What is needed
Count the lines below that contain the word "oder", and state only that number.

Transcribed page contents

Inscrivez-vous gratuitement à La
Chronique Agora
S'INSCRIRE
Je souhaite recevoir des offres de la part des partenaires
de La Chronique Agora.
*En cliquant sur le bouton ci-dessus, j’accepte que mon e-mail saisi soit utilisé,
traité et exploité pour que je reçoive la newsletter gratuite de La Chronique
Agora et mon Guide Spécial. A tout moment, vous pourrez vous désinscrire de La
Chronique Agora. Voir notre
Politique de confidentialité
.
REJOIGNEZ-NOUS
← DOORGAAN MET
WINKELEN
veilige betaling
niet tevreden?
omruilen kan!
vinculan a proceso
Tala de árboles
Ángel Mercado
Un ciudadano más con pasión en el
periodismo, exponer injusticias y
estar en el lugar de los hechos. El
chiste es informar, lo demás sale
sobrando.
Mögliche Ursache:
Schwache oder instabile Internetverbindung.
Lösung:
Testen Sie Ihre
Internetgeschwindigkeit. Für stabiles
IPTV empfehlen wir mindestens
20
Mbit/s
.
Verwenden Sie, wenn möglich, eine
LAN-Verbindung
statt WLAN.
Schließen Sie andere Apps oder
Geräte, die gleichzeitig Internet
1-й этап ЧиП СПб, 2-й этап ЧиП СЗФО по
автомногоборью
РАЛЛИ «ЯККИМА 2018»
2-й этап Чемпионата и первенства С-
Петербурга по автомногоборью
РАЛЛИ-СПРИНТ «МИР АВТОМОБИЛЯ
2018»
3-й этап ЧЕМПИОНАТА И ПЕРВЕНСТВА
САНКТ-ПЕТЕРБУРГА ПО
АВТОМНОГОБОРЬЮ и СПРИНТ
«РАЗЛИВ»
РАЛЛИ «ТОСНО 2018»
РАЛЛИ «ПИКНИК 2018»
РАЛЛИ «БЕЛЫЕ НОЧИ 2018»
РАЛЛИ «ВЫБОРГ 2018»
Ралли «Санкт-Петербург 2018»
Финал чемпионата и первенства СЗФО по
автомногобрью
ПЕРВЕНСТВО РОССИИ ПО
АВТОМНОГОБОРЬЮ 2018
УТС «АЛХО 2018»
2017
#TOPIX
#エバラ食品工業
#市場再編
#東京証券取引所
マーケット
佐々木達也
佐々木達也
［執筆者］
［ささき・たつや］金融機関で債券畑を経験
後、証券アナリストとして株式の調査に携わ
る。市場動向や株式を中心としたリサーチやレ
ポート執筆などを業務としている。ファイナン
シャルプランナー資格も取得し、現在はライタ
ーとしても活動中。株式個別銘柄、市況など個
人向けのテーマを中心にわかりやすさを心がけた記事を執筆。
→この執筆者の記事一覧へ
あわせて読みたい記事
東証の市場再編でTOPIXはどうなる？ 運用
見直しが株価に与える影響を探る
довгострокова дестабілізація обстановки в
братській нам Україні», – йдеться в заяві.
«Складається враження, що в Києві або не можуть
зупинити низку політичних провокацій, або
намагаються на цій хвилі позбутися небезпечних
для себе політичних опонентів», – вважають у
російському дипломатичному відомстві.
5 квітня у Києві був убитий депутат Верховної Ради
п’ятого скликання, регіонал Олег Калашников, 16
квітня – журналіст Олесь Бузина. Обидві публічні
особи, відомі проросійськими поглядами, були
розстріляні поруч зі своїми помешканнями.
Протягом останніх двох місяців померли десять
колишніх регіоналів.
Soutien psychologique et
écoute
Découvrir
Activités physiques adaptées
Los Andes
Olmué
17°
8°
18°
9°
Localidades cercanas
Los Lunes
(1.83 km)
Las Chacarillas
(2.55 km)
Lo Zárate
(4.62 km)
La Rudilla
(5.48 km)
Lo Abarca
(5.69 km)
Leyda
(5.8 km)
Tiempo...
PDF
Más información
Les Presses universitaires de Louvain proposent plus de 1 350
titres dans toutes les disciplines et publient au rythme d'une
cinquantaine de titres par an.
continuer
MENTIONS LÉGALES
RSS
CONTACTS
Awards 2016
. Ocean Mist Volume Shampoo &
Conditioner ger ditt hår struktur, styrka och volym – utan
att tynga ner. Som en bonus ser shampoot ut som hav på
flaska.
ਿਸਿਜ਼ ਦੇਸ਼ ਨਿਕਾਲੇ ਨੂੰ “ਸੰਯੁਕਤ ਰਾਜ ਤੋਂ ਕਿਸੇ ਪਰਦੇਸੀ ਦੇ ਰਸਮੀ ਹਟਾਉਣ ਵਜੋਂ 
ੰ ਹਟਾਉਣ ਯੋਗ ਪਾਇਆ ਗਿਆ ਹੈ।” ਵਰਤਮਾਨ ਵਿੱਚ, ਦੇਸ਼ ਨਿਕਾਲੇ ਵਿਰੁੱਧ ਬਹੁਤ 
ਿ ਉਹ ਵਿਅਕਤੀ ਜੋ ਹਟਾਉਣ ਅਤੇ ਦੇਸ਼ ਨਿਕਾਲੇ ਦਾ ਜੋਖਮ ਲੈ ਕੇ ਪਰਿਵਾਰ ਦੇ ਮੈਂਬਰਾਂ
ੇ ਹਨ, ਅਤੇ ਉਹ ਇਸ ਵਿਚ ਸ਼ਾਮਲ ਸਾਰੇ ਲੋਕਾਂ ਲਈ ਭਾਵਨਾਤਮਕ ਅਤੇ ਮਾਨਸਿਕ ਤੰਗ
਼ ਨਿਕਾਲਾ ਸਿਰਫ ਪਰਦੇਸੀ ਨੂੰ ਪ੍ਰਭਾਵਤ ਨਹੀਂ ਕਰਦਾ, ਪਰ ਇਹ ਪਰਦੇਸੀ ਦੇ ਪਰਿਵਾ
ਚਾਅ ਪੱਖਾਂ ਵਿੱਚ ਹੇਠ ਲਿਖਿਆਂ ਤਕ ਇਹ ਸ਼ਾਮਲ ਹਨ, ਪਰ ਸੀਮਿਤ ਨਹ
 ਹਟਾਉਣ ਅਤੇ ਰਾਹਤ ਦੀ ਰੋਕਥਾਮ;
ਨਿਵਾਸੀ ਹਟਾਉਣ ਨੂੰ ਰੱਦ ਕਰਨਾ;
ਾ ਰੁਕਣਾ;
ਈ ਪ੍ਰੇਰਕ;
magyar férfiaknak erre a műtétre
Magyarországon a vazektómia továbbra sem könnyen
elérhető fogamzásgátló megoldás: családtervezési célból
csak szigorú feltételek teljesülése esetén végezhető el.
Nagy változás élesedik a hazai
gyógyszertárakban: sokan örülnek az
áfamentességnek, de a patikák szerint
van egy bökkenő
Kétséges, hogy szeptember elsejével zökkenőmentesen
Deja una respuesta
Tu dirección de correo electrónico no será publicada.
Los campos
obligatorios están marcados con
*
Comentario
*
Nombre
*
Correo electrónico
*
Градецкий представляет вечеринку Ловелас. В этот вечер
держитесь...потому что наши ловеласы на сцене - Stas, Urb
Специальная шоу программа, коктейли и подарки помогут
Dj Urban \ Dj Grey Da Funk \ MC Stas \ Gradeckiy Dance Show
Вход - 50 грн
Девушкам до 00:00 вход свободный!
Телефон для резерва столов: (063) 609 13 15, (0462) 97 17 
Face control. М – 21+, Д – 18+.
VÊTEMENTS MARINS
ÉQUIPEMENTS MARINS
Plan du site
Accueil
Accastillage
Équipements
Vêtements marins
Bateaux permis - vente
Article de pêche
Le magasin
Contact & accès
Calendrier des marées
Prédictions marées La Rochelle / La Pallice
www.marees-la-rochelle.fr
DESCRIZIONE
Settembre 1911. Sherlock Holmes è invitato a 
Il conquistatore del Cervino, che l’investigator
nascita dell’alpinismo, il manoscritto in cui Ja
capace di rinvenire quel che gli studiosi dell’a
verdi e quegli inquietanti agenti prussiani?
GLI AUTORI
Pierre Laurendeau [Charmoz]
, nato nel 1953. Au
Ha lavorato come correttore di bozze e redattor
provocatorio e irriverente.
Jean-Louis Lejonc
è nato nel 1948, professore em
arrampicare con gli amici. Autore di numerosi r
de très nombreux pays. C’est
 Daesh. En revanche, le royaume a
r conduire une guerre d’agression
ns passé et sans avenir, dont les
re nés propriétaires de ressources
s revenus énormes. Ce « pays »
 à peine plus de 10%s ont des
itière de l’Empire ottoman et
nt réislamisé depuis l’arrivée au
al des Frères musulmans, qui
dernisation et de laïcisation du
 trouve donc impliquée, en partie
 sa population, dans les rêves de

Answer box
2